- **Records to process**
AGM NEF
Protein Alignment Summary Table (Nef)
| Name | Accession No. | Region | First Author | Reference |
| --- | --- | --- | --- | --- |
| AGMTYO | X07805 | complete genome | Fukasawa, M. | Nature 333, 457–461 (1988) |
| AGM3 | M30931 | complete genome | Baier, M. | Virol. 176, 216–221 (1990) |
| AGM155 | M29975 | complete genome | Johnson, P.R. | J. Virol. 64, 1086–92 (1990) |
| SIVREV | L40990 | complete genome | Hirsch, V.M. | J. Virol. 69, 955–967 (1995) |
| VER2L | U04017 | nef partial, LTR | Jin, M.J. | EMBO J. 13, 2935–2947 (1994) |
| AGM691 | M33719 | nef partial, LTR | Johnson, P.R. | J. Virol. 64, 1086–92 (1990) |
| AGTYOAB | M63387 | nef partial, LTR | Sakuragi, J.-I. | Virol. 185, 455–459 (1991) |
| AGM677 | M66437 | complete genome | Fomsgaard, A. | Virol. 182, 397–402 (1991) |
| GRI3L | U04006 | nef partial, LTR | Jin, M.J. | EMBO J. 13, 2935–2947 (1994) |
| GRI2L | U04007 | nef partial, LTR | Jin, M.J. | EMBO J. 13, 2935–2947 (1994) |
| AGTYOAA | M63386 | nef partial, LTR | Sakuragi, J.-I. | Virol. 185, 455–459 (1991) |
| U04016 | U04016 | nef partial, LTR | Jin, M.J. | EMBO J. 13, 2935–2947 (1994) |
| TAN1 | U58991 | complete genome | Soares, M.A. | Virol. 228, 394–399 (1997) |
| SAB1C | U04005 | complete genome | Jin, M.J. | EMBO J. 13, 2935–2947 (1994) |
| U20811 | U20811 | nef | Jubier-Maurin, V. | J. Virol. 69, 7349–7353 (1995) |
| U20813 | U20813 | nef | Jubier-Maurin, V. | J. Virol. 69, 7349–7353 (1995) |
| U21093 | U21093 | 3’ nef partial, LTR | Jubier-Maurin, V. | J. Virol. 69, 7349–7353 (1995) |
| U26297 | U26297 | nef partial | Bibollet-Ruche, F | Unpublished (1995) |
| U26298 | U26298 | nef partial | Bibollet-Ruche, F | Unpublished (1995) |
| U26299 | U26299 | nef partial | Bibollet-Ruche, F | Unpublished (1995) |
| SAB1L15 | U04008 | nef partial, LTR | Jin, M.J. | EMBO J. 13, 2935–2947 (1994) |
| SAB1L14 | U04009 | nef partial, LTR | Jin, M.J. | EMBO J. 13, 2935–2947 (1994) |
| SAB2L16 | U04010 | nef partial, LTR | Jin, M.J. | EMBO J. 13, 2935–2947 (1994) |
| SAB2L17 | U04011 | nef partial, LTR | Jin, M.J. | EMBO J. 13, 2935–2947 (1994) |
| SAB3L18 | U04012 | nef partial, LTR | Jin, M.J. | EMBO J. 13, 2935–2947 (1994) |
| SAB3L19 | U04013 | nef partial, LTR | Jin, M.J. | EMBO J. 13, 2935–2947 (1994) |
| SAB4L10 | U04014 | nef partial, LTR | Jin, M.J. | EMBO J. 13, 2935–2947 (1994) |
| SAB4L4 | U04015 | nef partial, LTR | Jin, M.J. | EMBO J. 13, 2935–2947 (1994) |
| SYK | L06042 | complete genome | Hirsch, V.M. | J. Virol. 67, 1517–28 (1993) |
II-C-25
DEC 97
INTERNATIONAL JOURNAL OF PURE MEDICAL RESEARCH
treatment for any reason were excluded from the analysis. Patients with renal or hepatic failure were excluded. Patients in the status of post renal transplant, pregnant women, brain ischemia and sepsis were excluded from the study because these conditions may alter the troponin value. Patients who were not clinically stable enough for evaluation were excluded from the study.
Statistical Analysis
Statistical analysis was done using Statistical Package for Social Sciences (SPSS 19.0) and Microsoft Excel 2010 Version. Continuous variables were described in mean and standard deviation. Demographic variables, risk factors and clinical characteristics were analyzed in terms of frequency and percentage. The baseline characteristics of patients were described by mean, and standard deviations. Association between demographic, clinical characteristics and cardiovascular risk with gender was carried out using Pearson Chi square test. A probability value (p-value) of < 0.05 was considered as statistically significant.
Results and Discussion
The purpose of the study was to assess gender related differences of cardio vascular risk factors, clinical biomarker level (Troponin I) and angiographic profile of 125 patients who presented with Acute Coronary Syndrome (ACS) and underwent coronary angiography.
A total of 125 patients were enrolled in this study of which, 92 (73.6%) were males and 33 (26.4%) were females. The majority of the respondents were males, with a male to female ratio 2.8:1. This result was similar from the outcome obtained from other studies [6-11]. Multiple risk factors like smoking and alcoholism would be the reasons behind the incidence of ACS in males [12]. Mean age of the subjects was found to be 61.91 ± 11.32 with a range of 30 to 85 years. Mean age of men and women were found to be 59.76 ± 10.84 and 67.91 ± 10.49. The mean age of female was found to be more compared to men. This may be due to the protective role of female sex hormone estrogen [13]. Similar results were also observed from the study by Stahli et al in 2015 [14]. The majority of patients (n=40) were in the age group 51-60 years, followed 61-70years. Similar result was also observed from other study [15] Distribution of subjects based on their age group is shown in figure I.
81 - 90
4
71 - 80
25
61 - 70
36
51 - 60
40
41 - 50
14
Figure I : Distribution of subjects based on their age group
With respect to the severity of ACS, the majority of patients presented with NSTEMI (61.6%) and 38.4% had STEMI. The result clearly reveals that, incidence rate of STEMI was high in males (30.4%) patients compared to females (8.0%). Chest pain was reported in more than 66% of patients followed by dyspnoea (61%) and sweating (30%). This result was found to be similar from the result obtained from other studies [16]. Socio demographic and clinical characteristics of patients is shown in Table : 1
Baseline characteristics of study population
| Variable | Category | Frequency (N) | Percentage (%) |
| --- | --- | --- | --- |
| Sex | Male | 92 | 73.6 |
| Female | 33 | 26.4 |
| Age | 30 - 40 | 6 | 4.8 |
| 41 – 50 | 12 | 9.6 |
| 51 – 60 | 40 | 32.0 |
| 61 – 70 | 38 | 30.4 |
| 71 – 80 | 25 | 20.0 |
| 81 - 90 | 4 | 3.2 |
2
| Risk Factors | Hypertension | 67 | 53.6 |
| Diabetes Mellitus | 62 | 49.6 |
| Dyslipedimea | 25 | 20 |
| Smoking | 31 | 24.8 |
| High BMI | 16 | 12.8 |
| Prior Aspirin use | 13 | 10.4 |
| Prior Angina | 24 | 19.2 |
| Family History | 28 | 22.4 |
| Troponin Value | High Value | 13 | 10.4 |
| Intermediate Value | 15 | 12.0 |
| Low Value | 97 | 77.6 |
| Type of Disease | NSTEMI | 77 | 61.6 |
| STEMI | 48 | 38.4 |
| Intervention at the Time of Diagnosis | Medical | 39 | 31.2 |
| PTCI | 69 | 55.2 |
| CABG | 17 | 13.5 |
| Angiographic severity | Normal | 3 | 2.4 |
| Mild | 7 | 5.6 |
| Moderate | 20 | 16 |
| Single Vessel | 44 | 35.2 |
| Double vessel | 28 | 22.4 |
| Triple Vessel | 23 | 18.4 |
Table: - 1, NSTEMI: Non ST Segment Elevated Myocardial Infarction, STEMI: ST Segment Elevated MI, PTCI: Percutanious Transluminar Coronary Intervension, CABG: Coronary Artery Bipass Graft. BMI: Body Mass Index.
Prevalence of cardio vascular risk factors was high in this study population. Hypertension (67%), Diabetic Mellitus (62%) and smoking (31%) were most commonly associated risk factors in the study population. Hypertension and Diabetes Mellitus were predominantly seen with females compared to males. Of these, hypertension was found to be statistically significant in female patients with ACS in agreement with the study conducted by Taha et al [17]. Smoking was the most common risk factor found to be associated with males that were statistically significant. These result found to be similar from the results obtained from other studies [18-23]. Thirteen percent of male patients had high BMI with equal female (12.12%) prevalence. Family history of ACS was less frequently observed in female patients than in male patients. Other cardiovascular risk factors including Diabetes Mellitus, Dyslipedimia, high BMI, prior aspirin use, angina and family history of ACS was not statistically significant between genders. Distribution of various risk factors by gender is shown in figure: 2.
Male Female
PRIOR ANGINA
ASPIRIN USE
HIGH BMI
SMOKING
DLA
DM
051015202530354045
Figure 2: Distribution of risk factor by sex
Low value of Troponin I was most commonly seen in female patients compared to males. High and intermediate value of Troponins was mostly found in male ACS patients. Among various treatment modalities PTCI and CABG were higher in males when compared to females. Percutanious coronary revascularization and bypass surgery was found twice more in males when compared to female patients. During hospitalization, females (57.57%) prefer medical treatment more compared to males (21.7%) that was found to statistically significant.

- **Work request**
Where the data above reaches the line holding "Figure I : Distribution", begin printing, and stop after the line holding "69 | 55.2 |". Each line must be reproduced exactly, with nothing else added.

- **Solution for this exercise**
Figure I : Distribution of subjects based on their age group
With respect to the severity of ACS, the majority of patients presented with NSTEMI (61.6%) and 38.4% had STEMI. The result clearly reveals that, incidence rate of STEMI was high in males (30.4%) patients compared to females (8.0%). Chest pain was reported in more than 66% of patients followed by dyspnoea (61%) and sweating (30%). This result was found to be similar from the result obtained from other studies [16]. Socio demographic and clinical characteristics of patients is shown in Table : 1
Baseline characteristics of study population
| Variable | Category | Frequency (N) | Percentage (%) |
| --- | --- | --- | --- |
| Sex | Male | 92 | 73.6 |
| Female | 33 | 26.4 |
| Age | 30 - 40 | 6 | 4.8 |
| 41 – 50 | 12 | 9.6 |
| 51 – 60 | 40 | 32.0 |
| 61 – 70 | 38 | 30.4 |
| 71 – 80 | 25 | 20.0 |
| 81 - 90 | 4 | 3.2 |
2
| Risk Factors | Hypertension | 67 | 53.6 |
| Diabetes Mellitus | 62 | 49.6 |
| Dyslipedimea | 25 | 20 |
| Smoking | 31 | 24.8 |
| High BMI | 16 | 12.8 |
| Prior Aspirin use | 13 | 10.4 |
| Prior Angina | 24 | 19.2 |
| Family History | 28 | 22.4 |
| Troponin Value | High Value | 13 | 10.4 |
| Intermediate Value | 15 | 12.0 |
| Low Value | 97 | 77.6 |
| Type of Disease | NSTEMI | 77 | 61.6 |
| STEMI | 48 | 38.4 |
| Intervention at the Time of Diagnosis | Medical | 39 | 31.2 |
| PTCI | 69 | 55.2 |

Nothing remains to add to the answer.